Exercise brief>
Go over the records and copy every line with the string "erfolgreich".
-=-=-=-=-
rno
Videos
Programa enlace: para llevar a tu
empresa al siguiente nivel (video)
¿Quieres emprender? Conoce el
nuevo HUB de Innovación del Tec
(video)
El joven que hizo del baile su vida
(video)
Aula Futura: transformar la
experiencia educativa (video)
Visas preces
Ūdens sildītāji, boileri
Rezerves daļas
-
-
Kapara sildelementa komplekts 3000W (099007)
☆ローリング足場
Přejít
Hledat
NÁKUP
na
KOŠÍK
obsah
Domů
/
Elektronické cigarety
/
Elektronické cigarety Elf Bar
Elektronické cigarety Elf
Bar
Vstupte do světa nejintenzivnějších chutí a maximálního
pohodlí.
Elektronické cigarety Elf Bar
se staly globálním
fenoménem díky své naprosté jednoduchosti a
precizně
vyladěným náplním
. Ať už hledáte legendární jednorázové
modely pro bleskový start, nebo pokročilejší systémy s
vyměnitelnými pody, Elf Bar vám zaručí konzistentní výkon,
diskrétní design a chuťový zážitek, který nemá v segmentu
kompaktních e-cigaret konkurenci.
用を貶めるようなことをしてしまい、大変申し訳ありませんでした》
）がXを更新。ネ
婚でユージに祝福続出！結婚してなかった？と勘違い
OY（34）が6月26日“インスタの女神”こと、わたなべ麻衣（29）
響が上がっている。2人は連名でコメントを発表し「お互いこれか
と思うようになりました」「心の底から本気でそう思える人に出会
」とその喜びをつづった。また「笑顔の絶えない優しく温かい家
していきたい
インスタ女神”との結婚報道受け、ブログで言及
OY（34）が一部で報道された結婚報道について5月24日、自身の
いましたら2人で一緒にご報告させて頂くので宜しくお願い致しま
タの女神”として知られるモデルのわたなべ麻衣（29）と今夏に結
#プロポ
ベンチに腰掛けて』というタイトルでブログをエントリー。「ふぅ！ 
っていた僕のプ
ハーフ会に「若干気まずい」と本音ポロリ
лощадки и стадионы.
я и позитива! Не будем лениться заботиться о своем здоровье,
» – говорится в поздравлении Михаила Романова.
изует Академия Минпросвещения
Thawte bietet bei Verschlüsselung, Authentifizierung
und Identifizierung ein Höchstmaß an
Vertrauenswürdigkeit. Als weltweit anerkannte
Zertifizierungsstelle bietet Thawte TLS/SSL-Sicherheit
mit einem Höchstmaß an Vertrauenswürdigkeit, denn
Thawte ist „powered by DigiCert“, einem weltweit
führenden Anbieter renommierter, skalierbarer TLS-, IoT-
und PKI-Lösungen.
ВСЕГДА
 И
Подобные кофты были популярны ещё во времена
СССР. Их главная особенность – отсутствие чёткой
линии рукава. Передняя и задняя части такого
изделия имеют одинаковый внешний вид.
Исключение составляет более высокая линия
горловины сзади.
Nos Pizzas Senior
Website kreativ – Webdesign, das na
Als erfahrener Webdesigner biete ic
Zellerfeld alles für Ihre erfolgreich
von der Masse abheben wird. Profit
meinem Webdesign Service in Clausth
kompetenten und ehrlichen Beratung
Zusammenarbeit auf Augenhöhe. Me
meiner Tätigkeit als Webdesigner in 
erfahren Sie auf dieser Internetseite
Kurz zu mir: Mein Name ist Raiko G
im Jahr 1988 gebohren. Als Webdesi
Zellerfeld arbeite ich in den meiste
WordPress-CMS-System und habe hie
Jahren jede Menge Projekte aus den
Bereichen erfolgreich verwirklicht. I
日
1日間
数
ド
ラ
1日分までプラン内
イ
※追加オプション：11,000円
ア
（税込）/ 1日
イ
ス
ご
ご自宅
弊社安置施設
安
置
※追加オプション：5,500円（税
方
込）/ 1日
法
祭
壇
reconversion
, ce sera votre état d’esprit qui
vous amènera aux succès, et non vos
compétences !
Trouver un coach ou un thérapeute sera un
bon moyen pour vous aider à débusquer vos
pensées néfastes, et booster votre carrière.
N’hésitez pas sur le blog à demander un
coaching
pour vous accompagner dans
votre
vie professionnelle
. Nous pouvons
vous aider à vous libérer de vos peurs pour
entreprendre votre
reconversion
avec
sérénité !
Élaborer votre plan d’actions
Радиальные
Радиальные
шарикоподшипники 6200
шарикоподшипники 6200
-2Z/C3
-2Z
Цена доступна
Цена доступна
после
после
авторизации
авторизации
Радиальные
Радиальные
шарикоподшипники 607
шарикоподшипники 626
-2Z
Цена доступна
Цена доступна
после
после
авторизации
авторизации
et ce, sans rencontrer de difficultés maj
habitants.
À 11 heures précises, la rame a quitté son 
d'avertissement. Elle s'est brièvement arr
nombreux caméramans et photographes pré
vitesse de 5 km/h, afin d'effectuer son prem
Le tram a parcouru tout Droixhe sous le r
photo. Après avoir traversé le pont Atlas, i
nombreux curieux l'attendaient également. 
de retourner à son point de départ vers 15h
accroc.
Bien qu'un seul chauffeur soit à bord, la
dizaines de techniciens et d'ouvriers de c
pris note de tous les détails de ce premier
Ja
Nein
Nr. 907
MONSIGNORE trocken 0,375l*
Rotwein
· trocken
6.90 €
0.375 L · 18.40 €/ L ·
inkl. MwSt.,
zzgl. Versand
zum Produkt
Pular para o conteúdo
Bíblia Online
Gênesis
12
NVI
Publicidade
-=-=-=-=-
Written answer>
Zellerfeld alles für Ihre erfolgreich
Bereichen erfolgreich verwirklicht. I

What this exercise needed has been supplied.